- Your assignment:
Every line with the string "trials" must be copied from the entries below.

++++ Given records

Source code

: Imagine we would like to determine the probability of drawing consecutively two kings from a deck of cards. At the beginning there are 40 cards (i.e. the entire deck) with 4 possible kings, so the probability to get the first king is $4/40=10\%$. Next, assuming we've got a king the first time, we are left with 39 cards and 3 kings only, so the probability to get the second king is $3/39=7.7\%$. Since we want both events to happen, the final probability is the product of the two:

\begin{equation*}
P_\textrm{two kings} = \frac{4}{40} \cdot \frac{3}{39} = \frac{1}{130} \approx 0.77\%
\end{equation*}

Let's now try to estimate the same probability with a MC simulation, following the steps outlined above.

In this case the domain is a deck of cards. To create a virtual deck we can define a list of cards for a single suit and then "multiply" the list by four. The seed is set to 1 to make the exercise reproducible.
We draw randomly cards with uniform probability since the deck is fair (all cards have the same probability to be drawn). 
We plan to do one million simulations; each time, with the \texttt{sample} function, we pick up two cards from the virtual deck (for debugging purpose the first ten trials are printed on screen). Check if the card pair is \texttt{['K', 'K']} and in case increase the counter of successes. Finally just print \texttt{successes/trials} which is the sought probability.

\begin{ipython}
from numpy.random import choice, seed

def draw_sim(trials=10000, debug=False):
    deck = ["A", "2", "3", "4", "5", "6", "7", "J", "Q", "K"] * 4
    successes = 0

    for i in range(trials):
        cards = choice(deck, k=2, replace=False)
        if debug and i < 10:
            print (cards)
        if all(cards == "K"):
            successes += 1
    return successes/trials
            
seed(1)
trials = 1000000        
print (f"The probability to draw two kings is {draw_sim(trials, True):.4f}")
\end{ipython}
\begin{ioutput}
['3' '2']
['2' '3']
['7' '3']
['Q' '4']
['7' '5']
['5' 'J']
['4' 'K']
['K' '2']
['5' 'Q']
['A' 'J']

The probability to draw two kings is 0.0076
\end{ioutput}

++++++++

- Written solution:
We plan to do one million simulations; each time, with the \texttt{sample} function, we pick up two cards from the virtual deck (for debugging purpose the first ten trials are printed on screen). Check if the card pair is \texttt{['K', 'K']} and in case increase the counter of successes. Finally just print \texttt{successes/trials} which is the sought probability.
def draw_sim(trials=10000, debug=False):
    for i in range(trials):
    return successes/trials
trials = 1000000        
print (f"The probability to draw two kings is {draw_sim(trials, True):.4f}")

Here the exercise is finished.